7 sight-saving habits for older adults to help maintain independence
(BPT) - One in six Americans over age 65 has a visual impairment that cannot be corrected with glasses or contact lenses. This is often caused by common eye conditions and diseases. Among older Americans, visual impairment is one of the most significant contributors to loss of independence; it is also associated with a higher prevalence of chronic health conditions, falls, injuries, depression and social isolation.
The American Academy of Ophthalmology recommends that seniors follow these seven tips to help protect their vision:
1. Get an eye exam.
Adults age 65 and over should get a medical eye exam every one to two years. Regular eye exams are crucial in detecting changes in vision, which may be a symptom of a treatable eye disease or condition. Seniors who have not had an eye exam in the last three years and for whom cost is a concern may qualify for EyeCare America. This is a public service program of the Foundation of the American Academy of Ophthalmology, which delivers eye exams and care at no out-of-pocket cost for eligible seniors age 65 and older through its corps of more than 6,000 volunteer ophthalmologists. Visit www.eyecareamerica.org to see if you or your loved ones are eligible.

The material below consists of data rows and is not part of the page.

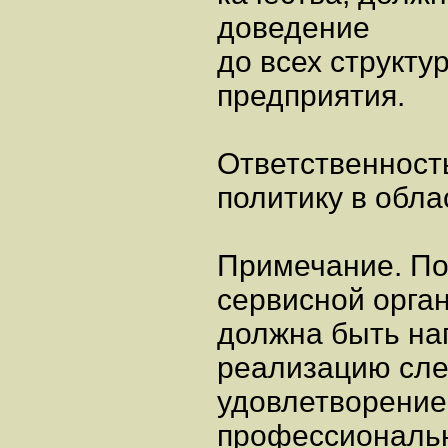
доведение
до всех структу
предприятия.
Ответственност
политику в обла
Примечание. По
сервисной орган
должна быть на
реализацию сле
удовлетворение 
профессиональн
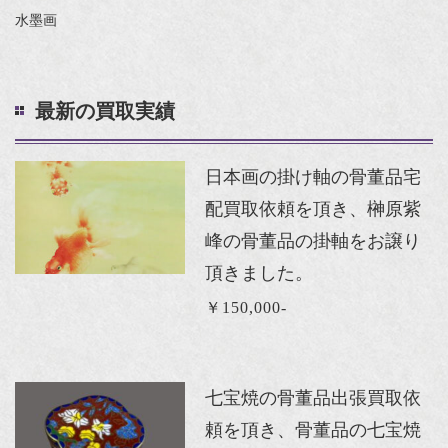
水墨画
最新の買取実績
日本画の掛け軸の骨董品宅
配買取依頼を頂き、榊原紫
峰の骨董品の掛軸をお譲り
頂きました。
￥150,000-
七宝焼の骨董品出張買取依
頼を頂き、骨董品の七宝焼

2. Know the symptoms of vision loss.
Signs of vision loss may become apparent as reading, writing, shopping, watching television, driving a car and/or recognizing faces become more difficult. Vision loss that may be noticed by friends and family include missing, bumping into or knocking over objects, stepping hesitantly, and squinting or tilting the head when trying to focus.
3. Make eye-healthy food choices.
A diet low in fat and rich in fruits, vegetables and whole grains benefits the entire body, including the eyes. Studies show that foods rich in vitamins C and E, zinc, lutein and zeaxanthin are good for eye health. These nutrients are linked to lower risk for age-related macular degeneration (AMD) and dry eye later in life. Eye-healthy food choices include citrus fruits, vegetable oils, nuts, whole grains, dark green leafy vegetables and cold water fish.
4. Quit smoking.
Avoiding smoking and second hand smoke – or quitting, for current smokers – are some of the best investments everyone can make for long-term eye health. Smoking increases risk for eye diseases like cataract
and age-related macular degeneration (AMD)
and raises the risks for cardiovascular diseases that indirectly influence eyes’ health. Tobacco smoke, including second-hand smoke, also worsens dry eye
5. Maintain normal blood pressure, cholesterol and glucose levels.
High blood pressure, cholesterol and blood glucose (sugar) levels all increase the risk of vision loss from an eye disease. Keeping these under control will not only help one’s eyes but also overall health.
6. Get regular physical activity.
Not only does 30 minutes of exercise a day benefit one’s heart, waistline and energy level, it can also do the eyes a world of good! Many eye diseases are linked to other health problems, including high blood pressure, diabetes and high cholesterol levels.
7. Wear sunglasses.
Exposure to ultra violet (UV) light raises the risks of eye diseases, including cataract, growths on the eye and cancer. Always wear sunglasses with 100 percent UV protection, and a hat while enjoying time outdoors.